«И я смотрю и вижу, и поэтому скорбен. И я не верю, чтобы кто-нибудь еще из вас таскал в себе это горчайшее месиво; из чего это месиво — сказать затруднительно, да вы все равно не поймете, но больше всего в нем „скорби“ и „страха“. Назовем хоть так. Вот: „скорби“ и „страха“ больше всего, и еще немоты. И каждый день, с утра, „мое прекрасное сердце“ источает этот настой и купается в нем до вечера. У других, я знаю, у других это случается, если кто-нибудь вдруг умрет, если самое необходимое существо на свете вдруг умрет. Но у меня-то ведь это вечно! — хоть это-то поймите.
Как же не быть мне скучным и как же не пить кубанскую? Я это право заслужил. Я знаю лучше, чем вы, что „мировая скорбь“ — не фикция, пущенная в оборот старыми литераторами, потому что я сам ношу ее в себе и знаю, что это такое, и не хочу этого скрывать. Надо привыкнуть смело, в глаза людям, говорить о своих достоинствах. Кому же, как не нам самим, знать, до какой степени мы хороши?

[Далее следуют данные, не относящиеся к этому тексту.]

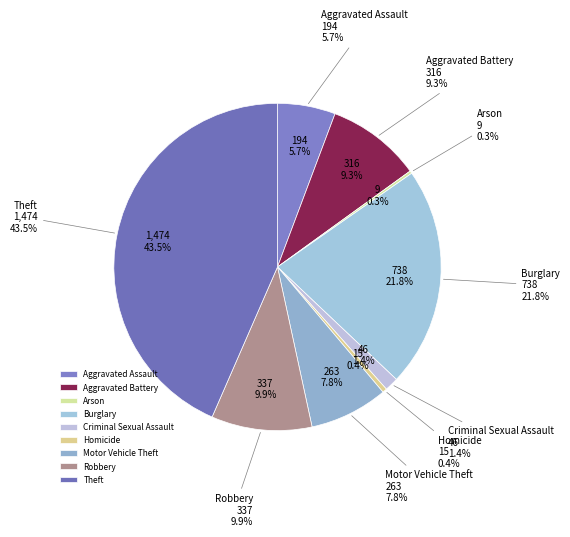

Which slice is the smallest?

Arson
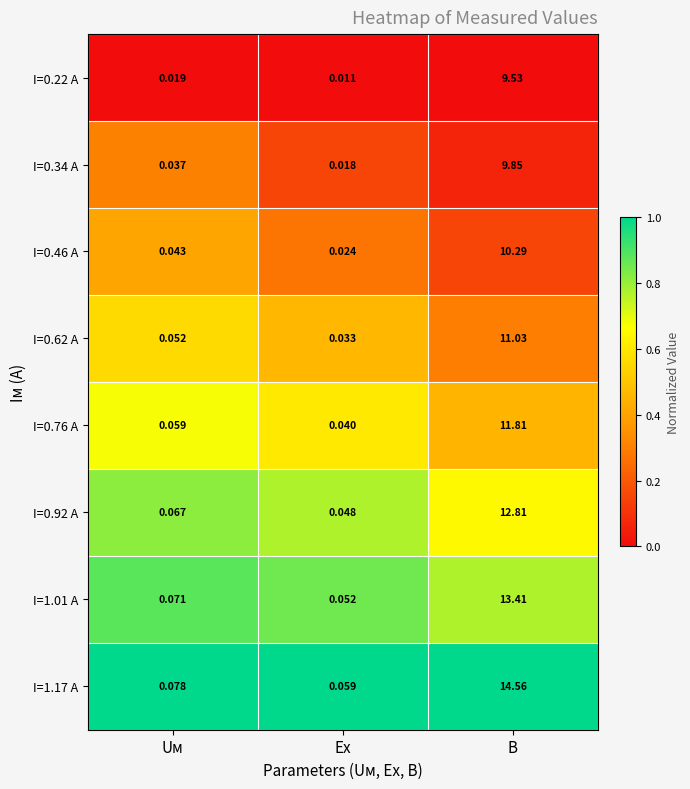

Which series has the widest spread of values?

I=1.17 A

К примеру: вы видели „Неутешное горе“ Крамского? Ну конечно, видели. Так вот, если бы у нее, у этой оцепеневшей княгини или боярыни, какая-нибудь кошка уронила бы в ту минуту на пол что-нибудь такое — ну, фиал из севрского фарфора, — или, положим, разорвала бы в клочки какой-нибудь пеньюар немыслимой цены, — что ж она? стала бы суматошиться и плескать руками? Никогда бы не стала, потому что все это для нее вздор, потому что на день или на три, но теперь она „выше всяких пеньюаров и кошек и всякого севра“!
Ну, так как же? Скучна эта княгиня? — Она невозможно скучна и еще бы не была скучна! Она легкомысленна? — В высшей степени легкомысленна!»
Это и есть настоящее горе, настолько сильно поразившее Крамского. Первый набросок он сделал в день трагедии. Жутко представить, сколько нужно сил, чтобы в такой ситуации остаться верным долгу и начать писать. И картина Крамского по-настоящему пугает. Рядом с ней становится неуютно. Кажется, что вдруг попал на похороны, и хочется оттуда побыстрее скрыться.
Слишком достоверно, слишком много боли. Это почти фотографическое изображение буквально проламывает четвертую стену.
И последняя деталь — красный отсвет за дверью. В него упирается взгляд зрителя. И кажется, что это зарево пожара, в котором сгорают человеческие надежды и устремления. Бежать некуда. Это клетка. Горе ведь — неутешное.
Глава 5
Легкость и тяжесть
«Девочка на шаре» и «Герника»Пабло ПикассоПомню, когда я впервые оказался в Испании около двадцати лет назад, один знающий человек рассказал мне о достоинствах корриды. В прошлом он сам был матадором, и больше всего из рассказа мне запомнилось описание первых выступлений молодых бойцов. Их еще никто не знает, им нужно впечатлить публику, нужно рисковать. Эти выступления всегда самые опасные и одновременно самые яркие.
Жизнь и творчество Пабло Пикассо, несмотря на огромное количество написанных им картин, связываются в моем сознании прежде всего с двумя его работами. Это «Девочка на шаре» и «Герника» — два главных «сражения» мастера. Два шедевра, которые навсегда останутся в истории искусства. Первая картина — битва юного матадора, которому нужно показать все, на что он способен. Вторая — бой зрелого воина, поражающего красотой своих отточенных приемов.